THE DATA
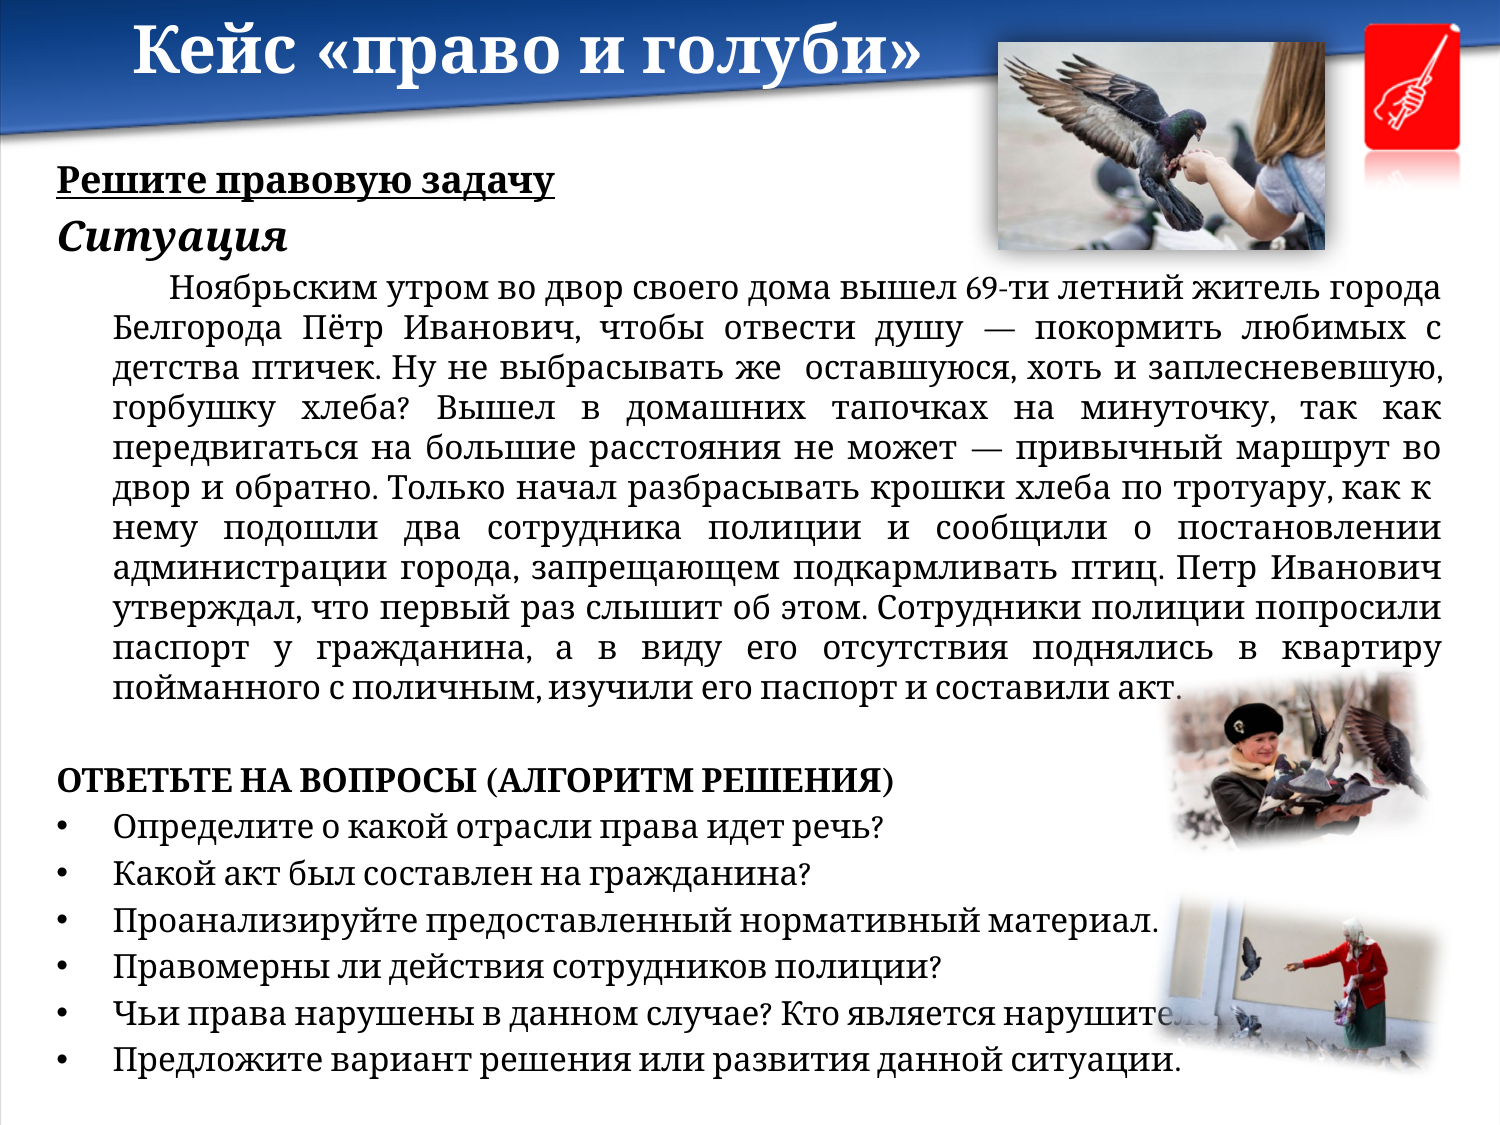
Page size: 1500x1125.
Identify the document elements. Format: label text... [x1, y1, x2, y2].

title Кейс «право и голуби» [0, 0, 1058, 95]
list Решите правовую задачу Ситуация Ноябрьским утром во двор своего дома вышел 69-ти летний житель города Белгорода Пётр Иванович, чтобы отвести душу — покормить любимых с детства птичек. Ну не выбрасывать же оставшуюся, хоть и заплесневевшую, горбушку хлеба? Вышел в домашних тапочках на минуточку, так как передвигаться на большие расстояния не может — привычный маршрут во двор и обратно. Только начал разбрасывать крошки хлеба по тротуару, как к нему подошли два сотрудника полиции и сообщили о постановлении администрации города, запрещающем подкармливать птиц. Петр Иванович утверждал, что первый раз слышит об этом. Сотрудники полиции попросили паспорт у гражданина, а в виду его отсутствия поднялись в квартиру пойманного с поличным, изучили его паспорт и составили акт. ОТВЕТЬТЕ НА ВОПРОСЫ (АЛГОРИТМ РЕШЕНИЯ) Определите о какой отрасли права идет речь? Какой акт был составлен на гражданина? Проанализируйте предоставленный нормативный материал. Правомерны ли действия сотрудников полиции? Чьи права нарушены в данном случае? Кто является нарушителем? Предложите вариант решения или развития данной ситуации. [41, 148, 1459, 1083]
picture [0, 0, 1500, 1125]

WHAT YOU ARE ASKED TO DO
Output the listing above exactly as it stands; no picture should appear.

EXERCISE SOLUTION
Page size: 1500x1125.
Identify the document elements. Format: label text... [x1, y1, x2, y2].

title Кейс «право и голуби» [0, 0, 1058, 95]
list Решите правовую задачу Ситуация Ноябрьским утром во двор своего дома вышел 69-ти летний житель города Белгорода Пётр Иванович, чтобы отвести душу — покормить любимых с детства птичек. Ну не выбрасывать же оставшуюся, хоть и заплесневевшую, горбушку хлеба? Вышел в домашних тапочках на минуточку, так как передвигаться на большие расстояния не может — привычный маршрут во двор и обратно. Только начал разбрасывать крошки хлеба по тротуару, как к нему подошли два сотрудника полиции и сообщили о постановлении администрации города, запрещающем подкармливать птиц. Петр Иванович утверждал, что первый раз слышит об этом. Сотрудники полиции попросили паспорт у гражданина, а в виду его отсутствия поднялись в квартиру пойманного с поличным, изучили его паспорт и составили акт. ОТВЕТЬТЕ НА ВОПРОСЫ (АЛГОРИТМ РЕШЕНИЯ) Определите о какой отрасли права идет речь? Какой акт был составлен на гражданина? Проанализируйте предоставленный нормативный материал. Правомерны ли действия сотрудников полиции? Чьи права нарушены в данном случае? Кто является нарушителем? Предложите вариант решения или развития данной ситуации. [41, 148, 1459, 1083]
picture [0, 0, 1500, 1125]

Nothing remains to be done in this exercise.